§ ACTIVITY
A word-for-word reproduction of the data below is needed, with no pictures in it.

§ EXERCISE MATERIAL
^^^^^^^^

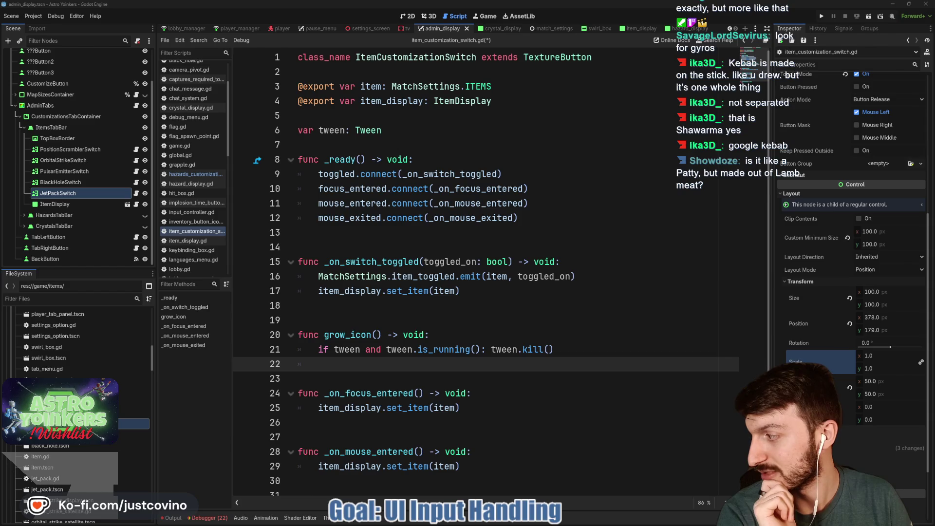
{"action": "mouse_move", "coordinate": [468, 2]}
{"action": "left_mouse_down"}
{"action": "mouse_move", "coordinate": [454, 83]}
{"action": "mouse_move", "coordinate": [467, 53]}
{"action": "left_mouse_up"}
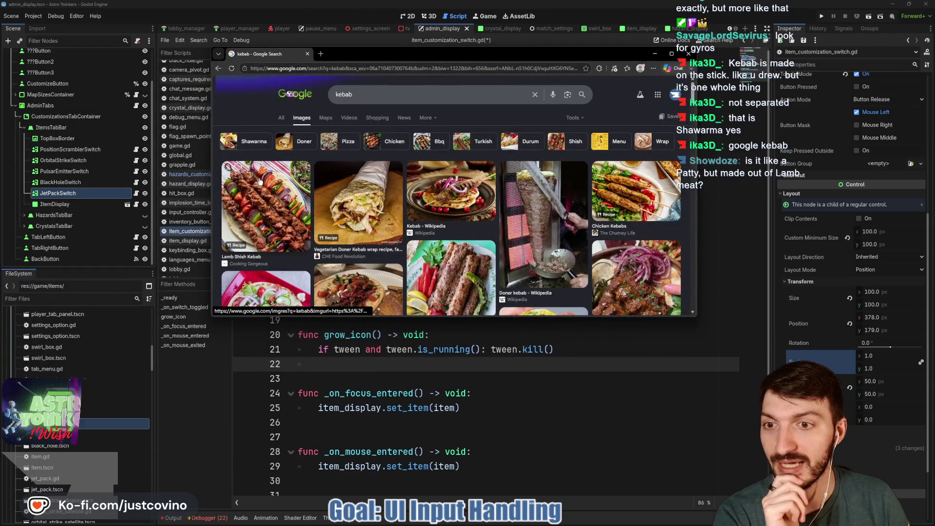
- Scroll through the Google Images kebab results, then close Chrome to return to the Godot script
{"action": "scroll", "coordinate": [278, 209], "scroll_direction": "down", "scroll_amount": 2}
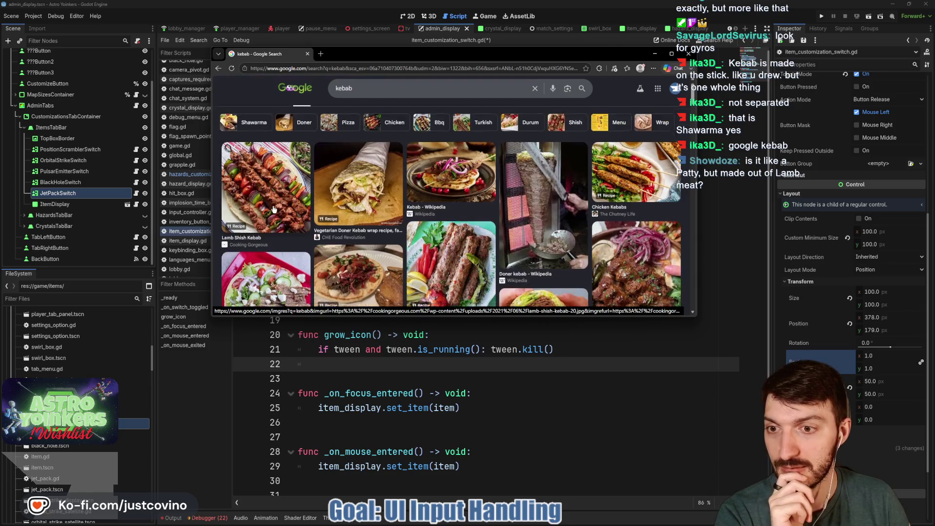
{"action": "scroll", "coordinate": [375, 207], "scroll_direction": "down", "scroll_amount": 2}
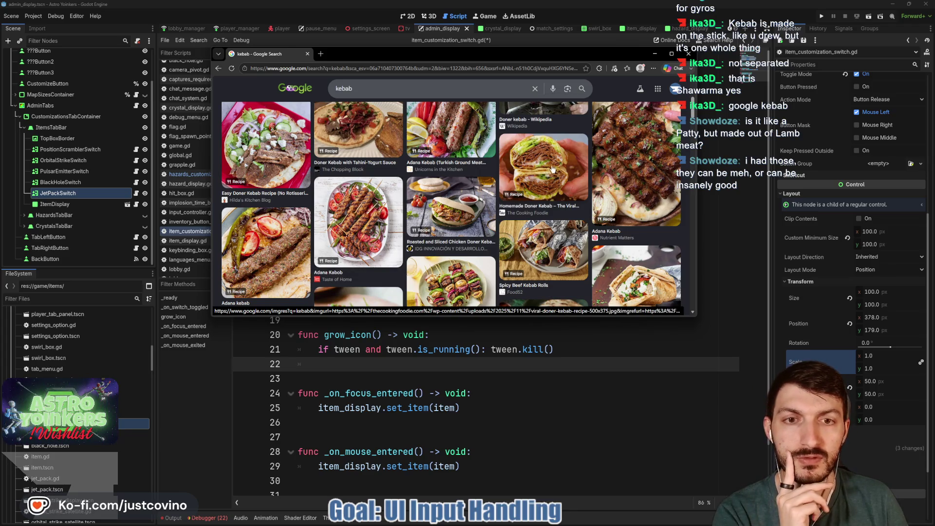
{"action": "scroll", "coordinate": [431, 190], "scroll_direction": "down", "scroll_amount": 2}
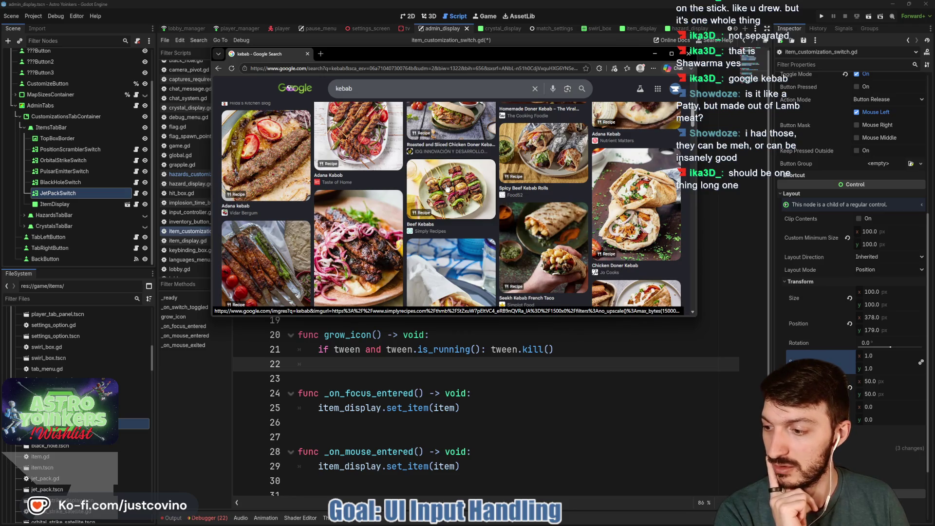
{"action": "scroll", "coordinate": [447, 188], "scroll_direction": "up", "scroll_amount": 1}
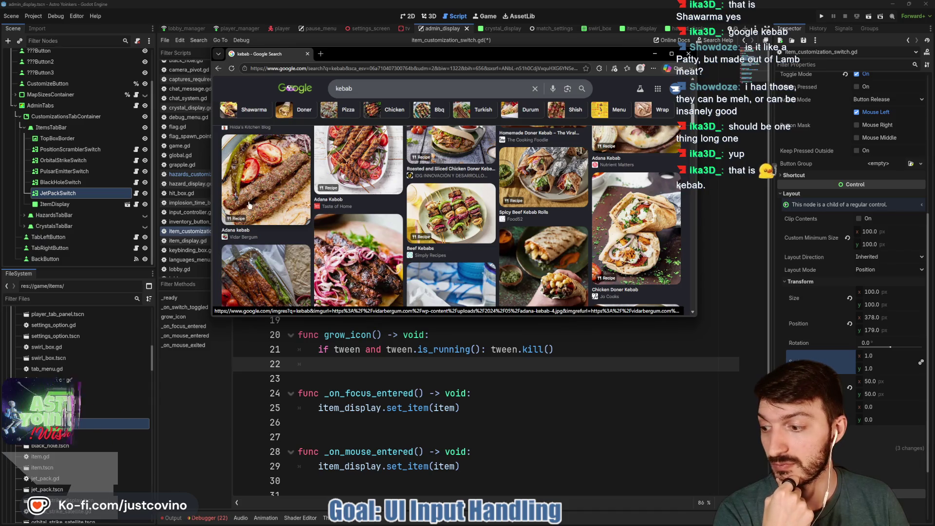
{"action": "scroll", "coordinate": [283, 189], "scroll_direction": "up", "scroll_amount": 1}
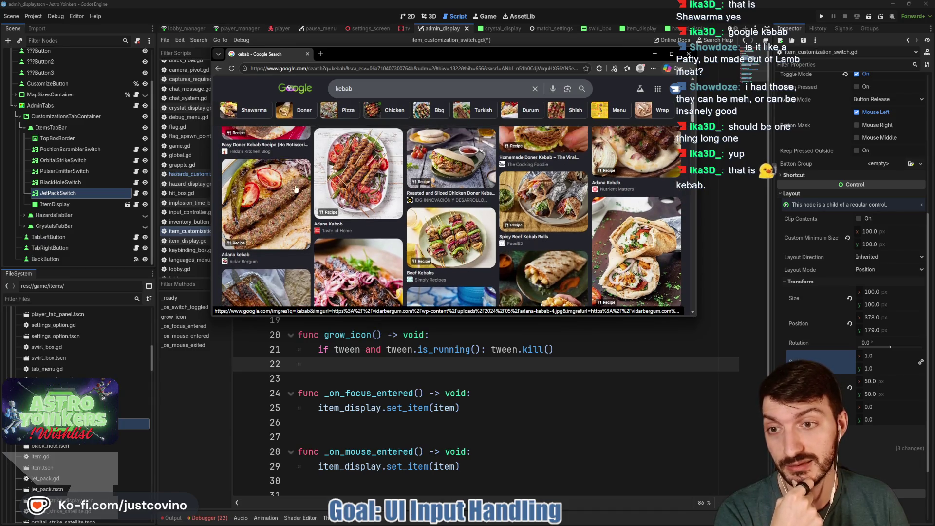
{"action": "scroll", "coordinate": [263, 214], "scroll_direction": "up", "scroll_amount": 2}
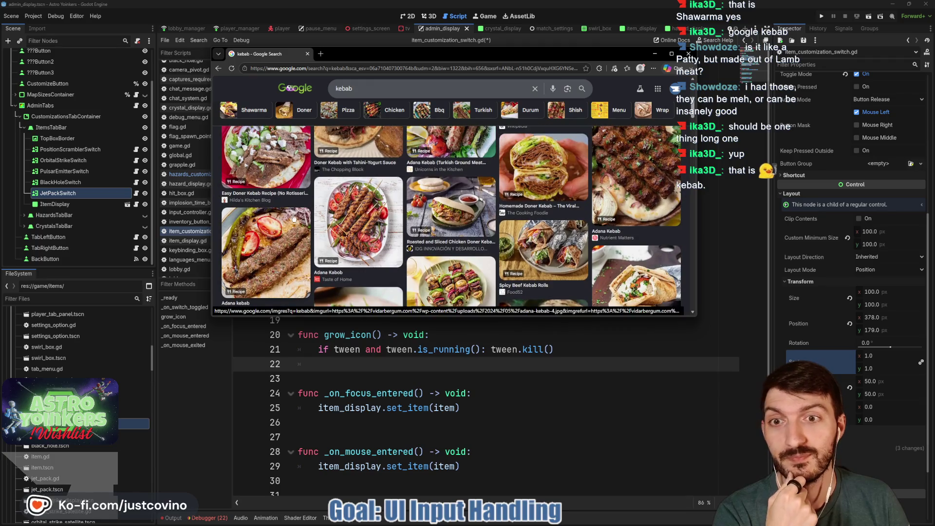
{"action": "scroll", "coordinate": [666, 213], "scroll_direction": "up", "scroll_amount": 2}
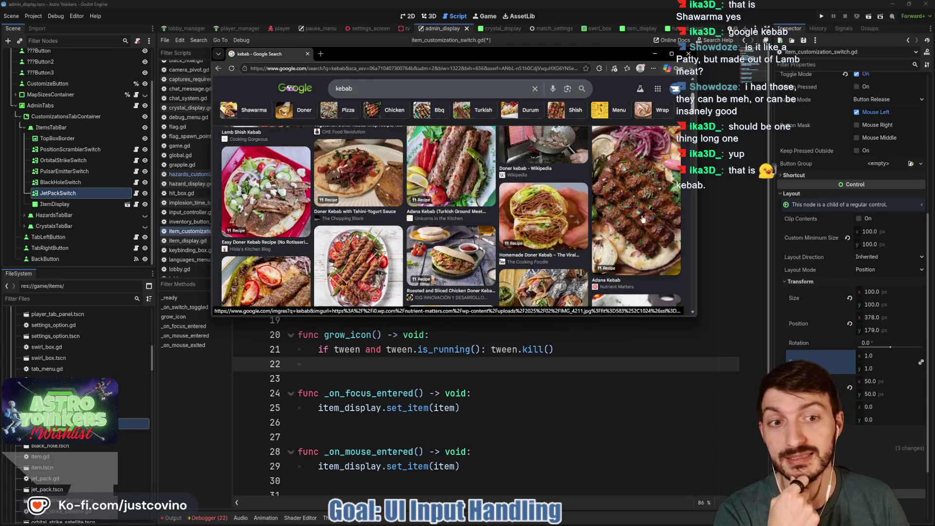
{"action": "left_click", "coordinate": [689, 54]}
{"action": "left_click", "coordinate": [388, 233]}
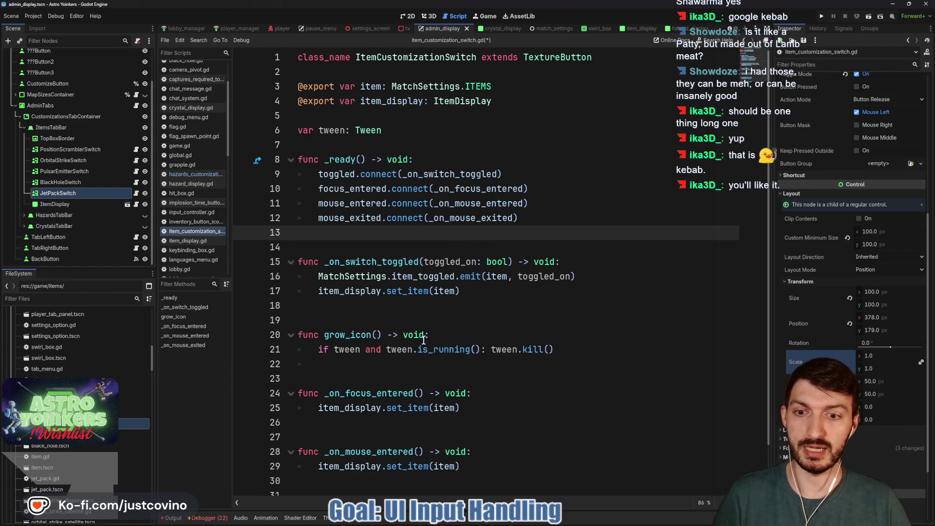
- Write tween = create_tween() and tween.tween_property(self, "scale", Vector2(1.2, 1.2), 0.15) in grow_icon
{"action": "left_click", "coordinate": [380, 366]}
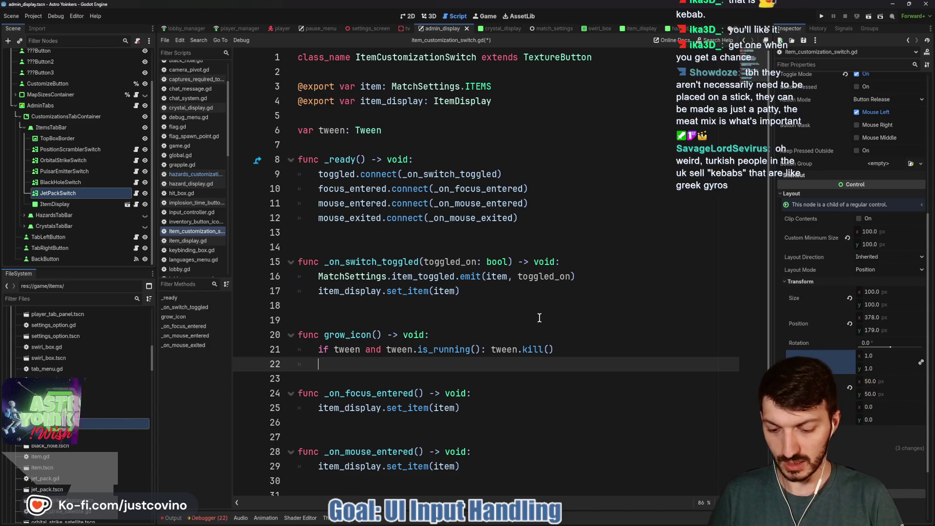
{"action": "type", "text": "tween = creta"}
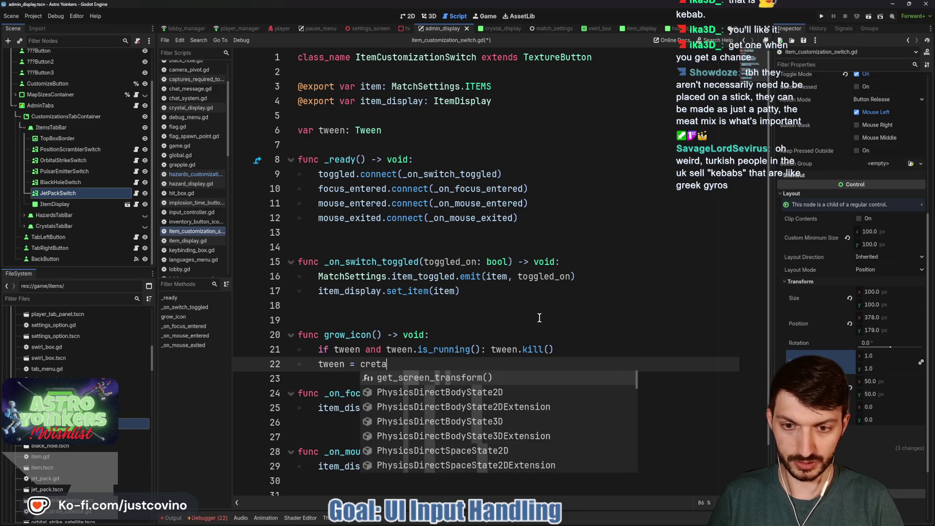
{"action": "key", "text": "Return"}
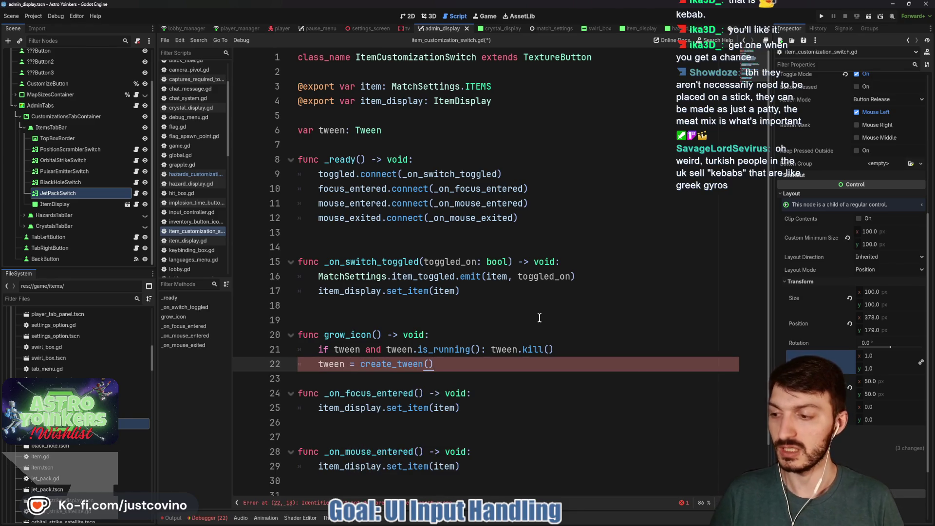
{"action": "key", "text": "Return"}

^^^^^^^^

§ TASK RESPONSE
{"action": "mouse_move", "coordinate": [468, 2]}
{"action": "left_mouse_down"}
{"action": "mouse_move", "coordinate": [454, 83]}
{"action": "mouse_move", "coordinate": [467, 53]}
{"action": "left_mouse_up"}
- Scroll through the Google Images kebab results, then close Chrome to return to the Godot script
{"action": "scroll", "coordinate": [278, 209], "scroll_direction": "down", "scroll_amount": 2}
{"action": "scroll", "coordinate": [375, 207], "scroll_direction": "down", "scroll_amount": 2}
{"action": "scroll", "coordinate": [431, 190], "scroll_direction": "down", "scroll_amount": 2}
{"action": "scroll", "coordinate": [447, 188], "scroll_direction": "up", "scroll_amount": 1}
{"action": "scroll", "coordinate": [283, 189], "scroll_direction": "up", "scroll_amount": 1}
{"action": "scroll", "coordinate": [263, 214], "scroll_direction": "up", "scroll_amount": 2}
{"action": "scroll", "coordinate": [666, 213], "scroll_direction": "up", "scroll_amount": 2}
{"action": "left_click", "coordinate": [689, 54]}
{"action": "left_click", "coordinate": [388, 233]}
- Write tween = create_tween() and tween.tween_property(self, "scale", Vector2(1.2, 1.2), 0.15) in grow_icon
{"action": "left_click", "coordinate": [380, 366]}
{"action": "type", "text": "tween = creta"}
{"action": "key", "text": "Return"}
{"action": "key", "text": "Return"}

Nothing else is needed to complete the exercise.